• Prompt:
Your task is to retype each line of the data below exactly.

• Provided information:

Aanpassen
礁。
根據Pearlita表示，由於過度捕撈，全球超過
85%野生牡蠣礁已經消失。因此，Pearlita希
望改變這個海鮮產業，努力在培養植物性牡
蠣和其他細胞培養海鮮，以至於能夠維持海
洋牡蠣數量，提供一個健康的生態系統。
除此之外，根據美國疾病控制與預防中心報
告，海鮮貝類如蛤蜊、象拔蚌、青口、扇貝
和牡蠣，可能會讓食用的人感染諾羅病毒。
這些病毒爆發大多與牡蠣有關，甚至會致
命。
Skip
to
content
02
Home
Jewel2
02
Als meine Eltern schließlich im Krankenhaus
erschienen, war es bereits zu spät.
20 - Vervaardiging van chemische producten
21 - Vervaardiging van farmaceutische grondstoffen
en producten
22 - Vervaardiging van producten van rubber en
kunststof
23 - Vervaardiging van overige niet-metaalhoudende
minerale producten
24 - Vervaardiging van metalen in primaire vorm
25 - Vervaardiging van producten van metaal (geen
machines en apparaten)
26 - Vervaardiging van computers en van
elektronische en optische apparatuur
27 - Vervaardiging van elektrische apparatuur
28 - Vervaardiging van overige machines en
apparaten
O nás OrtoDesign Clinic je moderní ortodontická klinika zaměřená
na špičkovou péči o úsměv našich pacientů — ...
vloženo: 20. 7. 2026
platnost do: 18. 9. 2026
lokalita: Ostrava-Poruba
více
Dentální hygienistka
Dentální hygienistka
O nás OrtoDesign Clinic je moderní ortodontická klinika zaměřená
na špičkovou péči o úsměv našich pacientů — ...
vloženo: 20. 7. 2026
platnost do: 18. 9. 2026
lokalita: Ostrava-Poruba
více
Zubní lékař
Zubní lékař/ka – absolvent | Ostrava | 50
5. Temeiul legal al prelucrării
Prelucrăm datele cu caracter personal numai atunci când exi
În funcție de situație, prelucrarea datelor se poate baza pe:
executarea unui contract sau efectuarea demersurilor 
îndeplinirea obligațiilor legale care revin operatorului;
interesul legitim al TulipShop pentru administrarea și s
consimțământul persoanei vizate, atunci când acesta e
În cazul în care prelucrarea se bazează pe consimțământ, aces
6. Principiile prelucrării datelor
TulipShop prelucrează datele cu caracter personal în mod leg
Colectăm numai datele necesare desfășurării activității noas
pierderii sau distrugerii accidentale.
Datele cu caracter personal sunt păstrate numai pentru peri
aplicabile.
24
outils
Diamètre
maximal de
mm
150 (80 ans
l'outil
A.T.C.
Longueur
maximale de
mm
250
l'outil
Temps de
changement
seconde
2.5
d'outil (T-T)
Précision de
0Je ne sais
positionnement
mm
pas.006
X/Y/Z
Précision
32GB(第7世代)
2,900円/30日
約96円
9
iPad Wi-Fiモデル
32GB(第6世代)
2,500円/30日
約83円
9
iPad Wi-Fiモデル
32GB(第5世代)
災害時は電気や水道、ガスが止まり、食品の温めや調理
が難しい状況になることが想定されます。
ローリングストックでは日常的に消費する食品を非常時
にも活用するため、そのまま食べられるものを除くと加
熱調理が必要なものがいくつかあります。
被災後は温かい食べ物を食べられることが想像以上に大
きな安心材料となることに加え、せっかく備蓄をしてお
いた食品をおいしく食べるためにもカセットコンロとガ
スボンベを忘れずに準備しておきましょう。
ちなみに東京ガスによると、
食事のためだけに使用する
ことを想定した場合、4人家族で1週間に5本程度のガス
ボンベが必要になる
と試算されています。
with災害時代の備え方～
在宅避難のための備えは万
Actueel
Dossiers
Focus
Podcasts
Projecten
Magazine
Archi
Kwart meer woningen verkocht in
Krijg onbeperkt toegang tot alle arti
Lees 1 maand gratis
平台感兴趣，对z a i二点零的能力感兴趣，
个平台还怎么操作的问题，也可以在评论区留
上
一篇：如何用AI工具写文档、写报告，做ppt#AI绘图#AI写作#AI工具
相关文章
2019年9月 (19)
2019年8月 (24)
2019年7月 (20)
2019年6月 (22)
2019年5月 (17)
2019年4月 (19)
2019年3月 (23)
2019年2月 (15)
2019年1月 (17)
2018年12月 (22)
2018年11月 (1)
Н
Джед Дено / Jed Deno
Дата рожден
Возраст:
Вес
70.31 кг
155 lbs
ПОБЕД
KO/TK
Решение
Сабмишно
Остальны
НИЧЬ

• Response box:
Aanpassen
礁。
根據Pearlita表示，由於過度捕撈，全球超過
85%野生牡蠣礁已經消失。因此，Pearlita希
望改變這個海鮮產業，努力在培養植物性牡
蠣和其他細胞培養海鮮，以至於能夠維持海
洋牡蠣數量，提供一個健康的生態系統。
除此之外，根據美國疾病控制與預防中心報
告，海鮮貝類如蛤蜊、象拔蚌、青口、扇貝
和牡蠣，可能會讓食用的人感染諾羅病毒。
這些病毒爆發大多與牡蠣有關，甚至會致
命。
Skip
to
content
02
Home
Jewel2
02
Als meine Eltern schließlich im Krankenhaus
erschienen, war es bereits zu spät.
20 - Vervaardiging van chemische producten
21 - Vervaardiging van farmaceutische grondstoffen
en producten
22 - Vervaardiging van producten van rubber en
kunststof
23 - Vervaardiging van overige niet-metaalhoudende
minerale producten
24 - Vervaardiging van metalen in primaire vorm
25 - Vervaardiging van producten van metaal (geen
machines en apparaten)
26 - Vervaardiging van computers en van
elektronische en optische apparatuur
27 - Vervaardiging van elektrische apparatuur
28 - Vervaardiging van overige machines en
apparaten
O nás OrtoDesign Clinic je moderní ortodontická klinika zaměřená
na špičkovou péči o úsměv našich pacientů — ...
vloženo: 20. 7. 2026
platnost do: 18. 9. 2026
lokalita: Ostrava-Poruba
více
Dentální hygienistka
Dentální hygienistka
O nás OrtoDesign Clinic je moderní ortodontická klinika zaměřená
na špičkovou péči o úsměv našich pacientů — ...
vloženo: 20. 7. 2026
platnost do: 18. 9. 2026
lokalita: Ostrava-Poruba
více
Zubní lékař
Zubní lékař/ka – absolvent | Ostrava | 50
5. Temeiul legal al prelucrării
Prelucrăm datele cu caracter personal numai atunci când exi
În funcție de situație, prelucrarea datelor se poate baza pe:
executarea unui contract sau efectuarea demersurilor 
îndeplinirea obligațiilor legale care revin operatorului;
interesul legitim al TulipShop pentru administrarea și s
consimțământul persoanei vizate, atunci când acesta e
În cazul în care prelucrarea se bazează pe consimțământ, aces
6. Principiile prelucrării datelor
TulipShop prelucrează datele cu caracter personal în mod leg
Colectăm numai datele necesare desfășurării activității noas
pierderii sau distrugerii accidentale.
Datele cu caracter personal sunt păstrate numai pentru peri
aplicabile.
24
outils
Diamètre
maximal de
mm
150 (80 ans
l'outil
A.T.C.
Longueur
maximale de
mm
250
l'outil
Temps de
changement
seconde
2.5
d'outil (T-T)
Précision de
0Je ne sais
positionnement
mm
pas.006
X/Y/Z
Précision
32GB(第7世代)
2,900円/30日
約96円
9
iPad Wi-Fiモデル
32GB(第6世代)
2,500円/30日
約83円
9
iPad Wi-Fiモデル
32GB(第5世代)
災害時は電気や水道、ガスが止まり、食品の温めや調理
が難しい状況になることが想定されます。
ローリングストックでは日常的に消費する食品を非常時
にも活用するため、そのまま食べられるものを除くと加
熱調理が必要なものがいくつかあります。
被災後は温かい食べ物を食べられることが想像以上に大
きな安心材料となることに加え、せっかく備蓄をしてお
いた食品をおいしく食べるためにもカセットコンロとガ
スボンベを忘れずに準備しておきましょう。
ちなみに東京ガスによると、
食事のためだけに使用する
ことを想定した場合、4人家族で1週間に5本程度のガス
ボンベが必要になる
と試算されています。
with災害時代の備え方～
在宅避難のための備えは万
Actueel
Dossiers
Focus
Podcasts
Projecten
Magazine
Archi
Kwart meer woningen verkocht in
Krijg onbeperkt toegang tot alle arti
Lees 1 maand gratis
平台感兴趣，对z a i二点零的能力感兴趣，
个平台还怎么操作的问题，也可以在评论区留
上
一篇：如何用AI工具写文档、写报告，做ppt#AI绘图#AI写作#AI工具
相关文章
2019年9月 (19)
2019年8月 (24)
2019年7月 (20)
2019年6月 (22)
2019年5月 (17)
2019年4月 (19)
2019年3月 (23)
2019年2月 (15)
2019年1月 (17)
2018年12月 (22)
2018年11月 (1)
Н
Джед Дено / Jed Deno
Дата рожден
Возраст:
Вес
70.31 кг
155 lbs
ПОБЕД
KO/TK
Решение
Сабмишно
Остальны
НИЧЬ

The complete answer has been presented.